I forgot one, every year at school if you played sports the town doctor would come to school and sit in a chair in the gym. All us boys from all the classes would line up for their turn to drop your pants and cough. Can you imagine the complaints you would get today?
what about the rope to the ceiling of the gym? or the peg board up the wall? that stuff is gone now too.
As a child of the 1980s I remember, among other things: Saturday morning cartoons - including Speedy Gonzales - that were just beginning to be non-stop ads for the latest toy Model kits at $4.97 in K-mart - a whole row of them Ordinary cars being '70s RWD tanks, not little FWD jellybeans Gumball machines that still only cost 1 cent the Atari 2600 being the hot video game system, with all the fancy graphics and resolution of construction-paper cutouts Michael Jackson: A black pop singer who only pretended to be dead in one video.
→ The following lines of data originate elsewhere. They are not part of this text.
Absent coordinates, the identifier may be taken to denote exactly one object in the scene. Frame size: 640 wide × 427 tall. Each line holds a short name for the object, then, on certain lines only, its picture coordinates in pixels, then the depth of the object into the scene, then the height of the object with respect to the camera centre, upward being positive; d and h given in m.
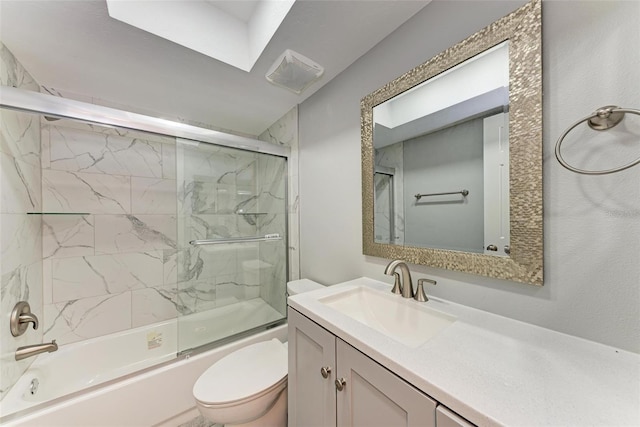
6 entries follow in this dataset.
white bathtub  1.10 -1.00
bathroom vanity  0.43 -0.38
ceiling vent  1.23 +0.85
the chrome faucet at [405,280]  0.98 -0.31
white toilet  1.03 -0.87
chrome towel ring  0.57 +0.25
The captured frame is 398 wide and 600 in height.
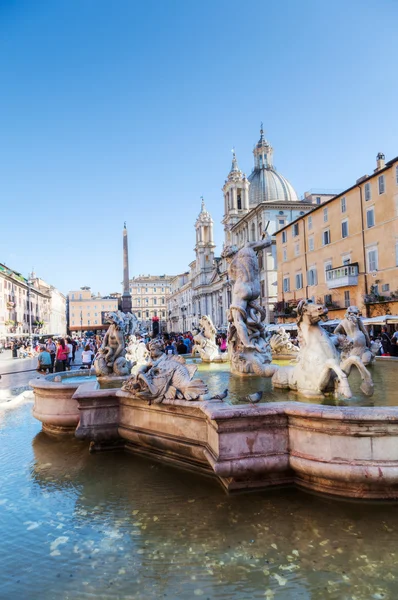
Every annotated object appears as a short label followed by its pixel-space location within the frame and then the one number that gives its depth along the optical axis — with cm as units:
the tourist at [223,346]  1354
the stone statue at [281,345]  956
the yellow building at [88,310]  12019
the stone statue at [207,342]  936
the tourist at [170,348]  1486
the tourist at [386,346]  1222
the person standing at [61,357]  1181
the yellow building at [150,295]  13000
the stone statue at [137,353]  973
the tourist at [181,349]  1388
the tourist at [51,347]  1552
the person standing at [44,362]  1222
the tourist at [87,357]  1246
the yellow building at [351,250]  2386
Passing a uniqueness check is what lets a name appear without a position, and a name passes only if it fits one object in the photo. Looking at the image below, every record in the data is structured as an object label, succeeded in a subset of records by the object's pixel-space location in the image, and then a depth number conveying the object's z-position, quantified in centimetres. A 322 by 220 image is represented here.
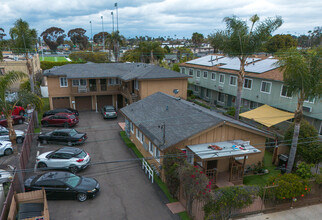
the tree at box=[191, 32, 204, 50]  9331
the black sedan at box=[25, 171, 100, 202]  1405
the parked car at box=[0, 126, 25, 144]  2162
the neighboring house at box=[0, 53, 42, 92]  4194
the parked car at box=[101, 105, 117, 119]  3108
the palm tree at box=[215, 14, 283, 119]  2053
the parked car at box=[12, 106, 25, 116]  2890
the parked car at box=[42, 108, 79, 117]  2894
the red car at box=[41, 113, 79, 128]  2700
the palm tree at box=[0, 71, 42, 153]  1358
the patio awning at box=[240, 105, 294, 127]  2217
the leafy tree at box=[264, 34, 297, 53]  6078
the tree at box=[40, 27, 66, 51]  12225
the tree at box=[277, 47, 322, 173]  1468
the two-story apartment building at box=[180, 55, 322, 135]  2505
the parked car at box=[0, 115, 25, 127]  2608
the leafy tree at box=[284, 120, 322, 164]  1682
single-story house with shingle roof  1498
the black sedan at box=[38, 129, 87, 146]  2223
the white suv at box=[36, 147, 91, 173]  1736
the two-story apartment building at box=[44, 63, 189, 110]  3169
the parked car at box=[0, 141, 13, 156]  1983
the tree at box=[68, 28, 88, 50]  12694
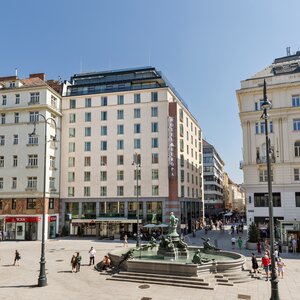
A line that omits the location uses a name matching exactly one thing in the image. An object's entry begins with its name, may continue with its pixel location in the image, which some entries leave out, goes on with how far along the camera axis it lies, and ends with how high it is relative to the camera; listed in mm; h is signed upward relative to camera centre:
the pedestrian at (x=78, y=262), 25745 -5109
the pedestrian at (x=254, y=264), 23770 -5017
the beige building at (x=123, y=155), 53250 +6255
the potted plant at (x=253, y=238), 37438 -5018
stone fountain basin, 22219 -4903
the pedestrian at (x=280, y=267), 22969 -5024
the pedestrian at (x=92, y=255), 28228 -5037
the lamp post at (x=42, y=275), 21306 -5071
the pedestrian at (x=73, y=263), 25639 -5151
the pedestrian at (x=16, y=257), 28708 -5278
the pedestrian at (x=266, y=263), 22922 -4748
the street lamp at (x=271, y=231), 14305 -1693
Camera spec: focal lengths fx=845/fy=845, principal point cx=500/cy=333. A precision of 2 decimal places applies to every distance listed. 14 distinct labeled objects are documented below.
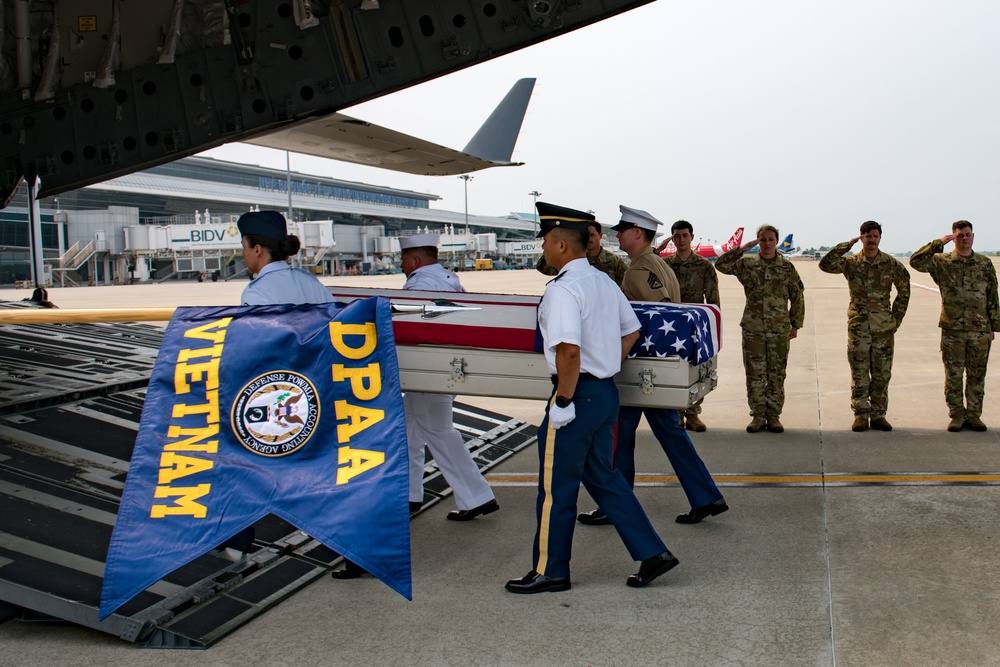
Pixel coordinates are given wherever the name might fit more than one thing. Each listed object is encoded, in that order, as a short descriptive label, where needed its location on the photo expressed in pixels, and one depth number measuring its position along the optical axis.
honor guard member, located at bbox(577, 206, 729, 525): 4.84
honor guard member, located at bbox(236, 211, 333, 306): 4.13
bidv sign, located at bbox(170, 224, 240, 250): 56.00
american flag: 4.42
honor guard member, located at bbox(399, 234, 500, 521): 5.07
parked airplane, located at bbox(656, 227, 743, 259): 57.12
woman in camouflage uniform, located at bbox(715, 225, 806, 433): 7.41
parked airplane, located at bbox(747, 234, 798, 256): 86.99
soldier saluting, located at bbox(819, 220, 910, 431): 7.28
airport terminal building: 55.34
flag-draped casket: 4.43
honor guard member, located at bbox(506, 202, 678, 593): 3.82
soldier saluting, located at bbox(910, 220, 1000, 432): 7.15
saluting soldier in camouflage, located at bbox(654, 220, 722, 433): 7.50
Pretty decent cars could be had cheap - a '41 Plymouth 4dr for $125, a fortune to a 10 year old. Or a '36 Ford tudor - rougher but a complete shell for $600. At 12 I bought a running, drivable VW bug for $100.
Burning the shit out of our legs in the summer in our Nova with an all black interior including black vinyl seats!
Nick Adams was Johnny Yuma, the Rebel and yes I think he had a sawed off. But didn't Steve McQueen also have one - I think the show was "Wanted, Dead or Alive"?